> EXERCISE TASK 1
According to the Eclipse Callisto article, since when has the coordinated release effort been in the works?
> EXERCISE TASK 2
Reproduce the Eclipse Callisto article word for word from "Callisto effort will" up to and including "overarching Eclipse Project.".

> DOCUMENT
::::::::

Callisto effort will culminate with 10 simultaneous project releases



May 15, 2006 — 
To avoid some of the chaos that can accompany open-source team efforts, the Eclipse Foundation is orchestrating the release of 10 of its most prominent projects. The grand finale takes place near the end of June, when all 10 projects release major updates on the same day. This 10-way coordination, code-named Callisto, has been in the works since August 2005. The Callisto release includes updates to BIRT (the Business Intelligence and Reporting Tools project), WTP (the Web Tools Platform project), TPTP (the Test and Performance Tools Platform project) and other projects in the Eclipse dominion. Also included as part of the Callisto plan is the release of Eclipse 3.2, this year’s update of the overarching Eclipse Project.

“What if you want to use the Web Tools and the Data Tools together?” asked Bjorn Freeman-Benson, technical director of open-source process and infrastructure for the Eclipse Foundation. “Last year we released the two projects on different days. They were close, but they were still two different days. You couldn’t be sure which version of Web Tools to use with which version of Data Tools. People were confused.”

::::::::

[Stored items]
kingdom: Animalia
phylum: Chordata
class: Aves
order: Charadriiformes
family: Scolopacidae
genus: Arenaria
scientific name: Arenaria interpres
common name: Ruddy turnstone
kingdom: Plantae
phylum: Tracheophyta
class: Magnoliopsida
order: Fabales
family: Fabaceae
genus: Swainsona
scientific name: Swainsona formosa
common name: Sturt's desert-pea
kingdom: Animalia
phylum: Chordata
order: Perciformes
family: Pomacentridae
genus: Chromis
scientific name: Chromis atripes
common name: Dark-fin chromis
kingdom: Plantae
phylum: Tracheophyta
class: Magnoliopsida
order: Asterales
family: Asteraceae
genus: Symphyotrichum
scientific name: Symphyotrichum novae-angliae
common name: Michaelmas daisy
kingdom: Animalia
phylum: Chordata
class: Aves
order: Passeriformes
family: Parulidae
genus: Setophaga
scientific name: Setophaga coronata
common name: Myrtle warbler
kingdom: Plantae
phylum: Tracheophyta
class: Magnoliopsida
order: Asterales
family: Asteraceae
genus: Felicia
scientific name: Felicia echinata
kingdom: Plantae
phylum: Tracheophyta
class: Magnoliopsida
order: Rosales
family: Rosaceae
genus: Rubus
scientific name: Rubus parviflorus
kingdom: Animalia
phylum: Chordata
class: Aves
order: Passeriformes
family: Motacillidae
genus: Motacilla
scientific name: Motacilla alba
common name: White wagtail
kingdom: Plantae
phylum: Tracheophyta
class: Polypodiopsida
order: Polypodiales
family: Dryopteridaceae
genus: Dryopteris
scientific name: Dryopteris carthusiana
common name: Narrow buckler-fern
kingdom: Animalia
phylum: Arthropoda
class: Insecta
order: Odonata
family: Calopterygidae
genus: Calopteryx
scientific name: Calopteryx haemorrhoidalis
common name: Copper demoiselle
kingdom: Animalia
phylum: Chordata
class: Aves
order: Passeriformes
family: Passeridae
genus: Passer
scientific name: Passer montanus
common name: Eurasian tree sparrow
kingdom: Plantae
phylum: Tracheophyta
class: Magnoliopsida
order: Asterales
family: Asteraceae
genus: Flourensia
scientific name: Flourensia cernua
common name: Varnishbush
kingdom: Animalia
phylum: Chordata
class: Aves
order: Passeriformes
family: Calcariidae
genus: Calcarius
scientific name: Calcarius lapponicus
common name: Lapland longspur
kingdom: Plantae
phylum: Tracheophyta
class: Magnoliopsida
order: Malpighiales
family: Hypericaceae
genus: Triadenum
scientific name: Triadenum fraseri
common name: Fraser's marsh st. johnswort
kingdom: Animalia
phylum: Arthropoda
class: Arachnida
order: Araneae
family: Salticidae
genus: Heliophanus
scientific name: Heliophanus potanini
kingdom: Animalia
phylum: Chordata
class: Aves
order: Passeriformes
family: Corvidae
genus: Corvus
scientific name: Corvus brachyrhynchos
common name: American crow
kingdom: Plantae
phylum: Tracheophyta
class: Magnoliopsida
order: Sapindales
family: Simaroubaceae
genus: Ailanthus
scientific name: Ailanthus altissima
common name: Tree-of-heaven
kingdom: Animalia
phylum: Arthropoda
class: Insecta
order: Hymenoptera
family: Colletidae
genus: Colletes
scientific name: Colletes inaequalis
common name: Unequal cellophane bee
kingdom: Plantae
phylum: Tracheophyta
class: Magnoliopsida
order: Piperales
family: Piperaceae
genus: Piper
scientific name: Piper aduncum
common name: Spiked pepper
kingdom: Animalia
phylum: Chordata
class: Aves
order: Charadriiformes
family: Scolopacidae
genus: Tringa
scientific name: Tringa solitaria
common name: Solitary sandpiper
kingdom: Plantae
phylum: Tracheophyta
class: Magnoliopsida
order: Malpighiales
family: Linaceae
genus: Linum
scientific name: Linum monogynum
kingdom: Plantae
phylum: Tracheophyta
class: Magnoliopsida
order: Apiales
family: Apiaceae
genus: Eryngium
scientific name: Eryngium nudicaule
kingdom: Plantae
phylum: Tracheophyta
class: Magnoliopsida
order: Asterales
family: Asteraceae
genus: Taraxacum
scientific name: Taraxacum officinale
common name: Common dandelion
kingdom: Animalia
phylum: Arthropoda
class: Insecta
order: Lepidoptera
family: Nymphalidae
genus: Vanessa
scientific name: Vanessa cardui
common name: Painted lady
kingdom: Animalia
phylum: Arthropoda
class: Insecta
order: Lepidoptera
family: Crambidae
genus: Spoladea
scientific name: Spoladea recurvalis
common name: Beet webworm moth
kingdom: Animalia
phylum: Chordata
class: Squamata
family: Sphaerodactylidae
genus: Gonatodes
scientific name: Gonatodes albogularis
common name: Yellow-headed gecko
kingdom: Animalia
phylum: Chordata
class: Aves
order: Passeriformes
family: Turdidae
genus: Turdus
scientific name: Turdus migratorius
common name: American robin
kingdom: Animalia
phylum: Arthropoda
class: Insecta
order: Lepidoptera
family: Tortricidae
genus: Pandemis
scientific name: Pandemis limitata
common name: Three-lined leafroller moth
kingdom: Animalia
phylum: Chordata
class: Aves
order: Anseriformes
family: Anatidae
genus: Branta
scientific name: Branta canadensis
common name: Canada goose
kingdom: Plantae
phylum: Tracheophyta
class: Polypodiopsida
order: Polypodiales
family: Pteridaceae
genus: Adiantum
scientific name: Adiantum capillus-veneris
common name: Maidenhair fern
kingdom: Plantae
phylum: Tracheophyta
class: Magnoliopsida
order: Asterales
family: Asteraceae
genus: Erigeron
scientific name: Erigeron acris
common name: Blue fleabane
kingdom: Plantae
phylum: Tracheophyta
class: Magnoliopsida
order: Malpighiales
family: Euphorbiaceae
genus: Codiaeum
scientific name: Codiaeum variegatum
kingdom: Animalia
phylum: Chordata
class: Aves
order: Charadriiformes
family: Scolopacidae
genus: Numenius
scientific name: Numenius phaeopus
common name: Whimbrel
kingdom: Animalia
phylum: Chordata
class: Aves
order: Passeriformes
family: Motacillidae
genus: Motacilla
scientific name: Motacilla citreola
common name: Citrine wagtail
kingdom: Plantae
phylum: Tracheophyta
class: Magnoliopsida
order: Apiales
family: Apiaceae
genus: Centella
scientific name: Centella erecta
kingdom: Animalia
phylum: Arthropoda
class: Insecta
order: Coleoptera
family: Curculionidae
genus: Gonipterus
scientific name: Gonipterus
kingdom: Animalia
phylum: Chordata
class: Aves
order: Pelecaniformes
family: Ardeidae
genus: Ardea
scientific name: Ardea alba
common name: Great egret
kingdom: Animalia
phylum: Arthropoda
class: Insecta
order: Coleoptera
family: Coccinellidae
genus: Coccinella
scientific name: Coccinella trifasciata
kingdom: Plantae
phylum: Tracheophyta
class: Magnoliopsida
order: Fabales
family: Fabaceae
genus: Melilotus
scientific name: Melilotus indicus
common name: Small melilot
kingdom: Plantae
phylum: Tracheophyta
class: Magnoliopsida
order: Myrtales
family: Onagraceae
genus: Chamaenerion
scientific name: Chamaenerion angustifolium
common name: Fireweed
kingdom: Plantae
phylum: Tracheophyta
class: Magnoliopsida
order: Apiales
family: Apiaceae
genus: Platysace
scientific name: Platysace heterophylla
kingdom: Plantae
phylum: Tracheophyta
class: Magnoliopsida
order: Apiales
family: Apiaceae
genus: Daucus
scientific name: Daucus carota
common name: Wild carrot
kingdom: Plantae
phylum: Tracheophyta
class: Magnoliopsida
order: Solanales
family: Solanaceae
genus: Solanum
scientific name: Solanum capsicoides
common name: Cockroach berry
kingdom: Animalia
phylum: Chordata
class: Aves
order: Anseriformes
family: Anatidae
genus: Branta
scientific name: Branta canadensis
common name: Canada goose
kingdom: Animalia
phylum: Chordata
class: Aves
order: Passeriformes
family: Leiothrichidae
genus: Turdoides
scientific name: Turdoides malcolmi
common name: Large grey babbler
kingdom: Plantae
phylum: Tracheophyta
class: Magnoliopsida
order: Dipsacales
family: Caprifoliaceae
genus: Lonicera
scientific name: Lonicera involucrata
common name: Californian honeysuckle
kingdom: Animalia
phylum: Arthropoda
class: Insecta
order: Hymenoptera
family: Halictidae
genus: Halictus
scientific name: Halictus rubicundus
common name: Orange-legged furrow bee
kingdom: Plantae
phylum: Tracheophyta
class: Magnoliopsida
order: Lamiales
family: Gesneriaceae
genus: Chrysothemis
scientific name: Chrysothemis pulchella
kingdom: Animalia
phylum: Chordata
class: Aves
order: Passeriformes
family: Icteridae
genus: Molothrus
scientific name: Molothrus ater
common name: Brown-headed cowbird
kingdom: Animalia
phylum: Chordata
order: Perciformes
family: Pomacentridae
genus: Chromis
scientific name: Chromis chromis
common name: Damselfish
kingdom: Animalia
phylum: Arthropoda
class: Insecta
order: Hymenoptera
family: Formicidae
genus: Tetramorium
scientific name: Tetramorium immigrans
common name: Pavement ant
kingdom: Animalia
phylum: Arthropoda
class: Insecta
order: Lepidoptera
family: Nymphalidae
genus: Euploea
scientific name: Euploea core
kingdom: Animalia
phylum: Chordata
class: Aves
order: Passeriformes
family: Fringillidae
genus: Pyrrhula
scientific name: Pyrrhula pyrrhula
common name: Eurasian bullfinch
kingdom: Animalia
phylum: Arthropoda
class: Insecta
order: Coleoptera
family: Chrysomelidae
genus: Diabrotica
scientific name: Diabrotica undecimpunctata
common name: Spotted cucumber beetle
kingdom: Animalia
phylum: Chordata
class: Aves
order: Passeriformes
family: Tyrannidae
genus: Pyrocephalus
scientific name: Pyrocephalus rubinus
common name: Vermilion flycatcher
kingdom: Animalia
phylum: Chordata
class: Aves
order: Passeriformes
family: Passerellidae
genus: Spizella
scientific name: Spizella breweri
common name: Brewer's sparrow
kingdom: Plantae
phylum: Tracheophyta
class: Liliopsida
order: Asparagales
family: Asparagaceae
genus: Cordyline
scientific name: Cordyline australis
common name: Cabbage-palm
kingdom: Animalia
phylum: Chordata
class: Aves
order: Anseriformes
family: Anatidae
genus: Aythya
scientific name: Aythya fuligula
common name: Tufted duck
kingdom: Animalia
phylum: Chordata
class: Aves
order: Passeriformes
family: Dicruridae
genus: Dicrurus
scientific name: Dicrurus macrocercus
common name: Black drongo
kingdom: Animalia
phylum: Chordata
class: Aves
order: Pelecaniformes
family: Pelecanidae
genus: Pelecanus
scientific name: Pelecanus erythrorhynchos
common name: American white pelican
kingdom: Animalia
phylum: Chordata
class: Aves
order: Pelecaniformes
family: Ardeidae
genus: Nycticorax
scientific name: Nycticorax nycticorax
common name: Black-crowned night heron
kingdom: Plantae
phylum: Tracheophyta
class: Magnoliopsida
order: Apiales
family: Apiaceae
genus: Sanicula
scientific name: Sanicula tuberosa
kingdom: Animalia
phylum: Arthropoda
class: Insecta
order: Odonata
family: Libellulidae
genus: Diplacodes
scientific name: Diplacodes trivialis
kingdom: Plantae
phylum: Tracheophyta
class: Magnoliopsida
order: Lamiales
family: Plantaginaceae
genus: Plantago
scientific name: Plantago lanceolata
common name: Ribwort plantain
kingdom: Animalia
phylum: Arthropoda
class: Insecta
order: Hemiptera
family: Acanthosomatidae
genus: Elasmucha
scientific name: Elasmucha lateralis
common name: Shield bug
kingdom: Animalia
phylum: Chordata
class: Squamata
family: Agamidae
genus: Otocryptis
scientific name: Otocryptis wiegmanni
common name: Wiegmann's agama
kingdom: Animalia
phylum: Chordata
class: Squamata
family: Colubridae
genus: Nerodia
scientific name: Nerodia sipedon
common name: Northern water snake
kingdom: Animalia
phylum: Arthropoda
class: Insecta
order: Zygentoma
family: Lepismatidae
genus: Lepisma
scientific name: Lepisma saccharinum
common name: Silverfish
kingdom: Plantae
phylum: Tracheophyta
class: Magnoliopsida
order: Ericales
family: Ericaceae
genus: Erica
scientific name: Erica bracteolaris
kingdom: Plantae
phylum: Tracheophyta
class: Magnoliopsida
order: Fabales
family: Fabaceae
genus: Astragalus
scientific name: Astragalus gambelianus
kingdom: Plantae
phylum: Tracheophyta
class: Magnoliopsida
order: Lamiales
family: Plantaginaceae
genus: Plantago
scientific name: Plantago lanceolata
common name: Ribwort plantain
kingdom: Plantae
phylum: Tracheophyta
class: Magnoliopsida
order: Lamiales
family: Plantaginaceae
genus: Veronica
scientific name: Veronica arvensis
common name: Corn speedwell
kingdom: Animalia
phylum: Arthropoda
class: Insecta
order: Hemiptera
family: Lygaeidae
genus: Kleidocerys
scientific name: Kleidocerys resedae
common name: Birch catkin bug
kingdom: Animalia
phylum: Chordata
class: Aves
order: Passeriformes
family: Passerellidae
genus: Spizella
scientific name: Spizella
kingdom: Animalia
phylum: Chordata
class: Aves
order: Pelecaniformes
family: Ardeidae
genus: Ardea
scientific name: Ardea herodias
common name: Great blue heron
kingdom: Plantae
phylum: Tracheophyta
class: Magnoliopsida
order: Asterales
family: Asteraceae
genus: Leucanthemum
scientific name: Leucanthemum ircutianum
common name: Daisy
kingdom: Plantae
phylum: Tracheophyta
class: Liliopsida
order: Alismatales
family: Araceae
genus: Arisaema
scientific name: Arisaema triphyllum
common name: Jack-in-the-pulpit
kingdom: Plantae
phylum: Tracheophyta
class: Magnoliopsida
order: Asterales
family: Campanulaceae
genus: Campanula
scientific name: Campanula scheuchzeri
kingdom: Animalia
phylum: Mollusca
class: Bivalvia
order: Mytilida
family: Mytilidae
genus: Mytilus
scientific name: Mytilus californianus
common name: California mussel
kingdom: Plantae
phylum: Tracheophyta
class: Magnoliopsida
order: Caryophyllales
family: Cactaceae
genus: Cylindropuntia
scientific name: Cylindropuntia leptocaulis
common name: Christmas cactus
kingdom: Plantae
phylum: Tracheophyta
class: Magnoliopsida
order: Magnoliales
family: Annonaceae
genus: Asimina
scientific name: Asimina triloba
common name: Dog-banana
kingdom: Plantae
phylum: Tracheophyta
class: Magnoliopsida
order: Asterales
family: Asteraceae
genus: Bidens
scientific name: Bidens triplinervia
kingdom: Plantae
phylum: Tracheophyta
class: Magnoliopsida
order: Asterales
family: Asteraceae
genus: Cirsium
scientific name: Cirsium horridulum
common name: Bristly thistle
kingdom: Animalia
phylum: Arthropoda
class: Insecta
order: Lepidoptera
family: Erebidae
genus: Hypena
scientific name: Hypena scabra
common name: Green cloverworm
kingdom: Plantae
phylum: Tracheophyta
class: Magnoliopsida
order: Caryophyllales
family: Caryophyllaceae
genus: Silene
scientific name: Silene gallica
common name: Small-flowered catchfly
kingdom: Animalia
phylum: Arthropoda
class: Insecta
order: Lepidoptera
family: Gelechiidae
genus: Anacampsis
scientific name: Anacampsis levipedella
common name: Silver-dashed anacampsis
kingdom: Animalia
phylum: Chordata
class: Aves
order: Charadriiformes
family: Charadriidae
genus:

::::::::

> TASK RESPONSE 1
Since August 2005.

> TASK RESPONSE 2
Callisto effort will culminate with 10 simultaneous project releases



May 15, 2006 — 
To avoid some of the chaos that can accompany open-source team efforts, the Eclipse Foundation is orchestrating the release of 10 of its most prominent projects. The grand finale takes place near the end of June, when all 10 projects release major updates on the same day. This 10-way coordination, code-named Callisto, has been in the works since August 2005. The Callisto release includes updates to BIRT (the Business Intelligence and Reporting Tools project), WTP (the Web Tools Platform project), TPTP (the Test and Performance Tools Platform project) and other projects in the Eclipse dominion. Also included as part of the Callisto plan is the release of Eclipse 3.2, this year’s update of the overarching Eclipse Project.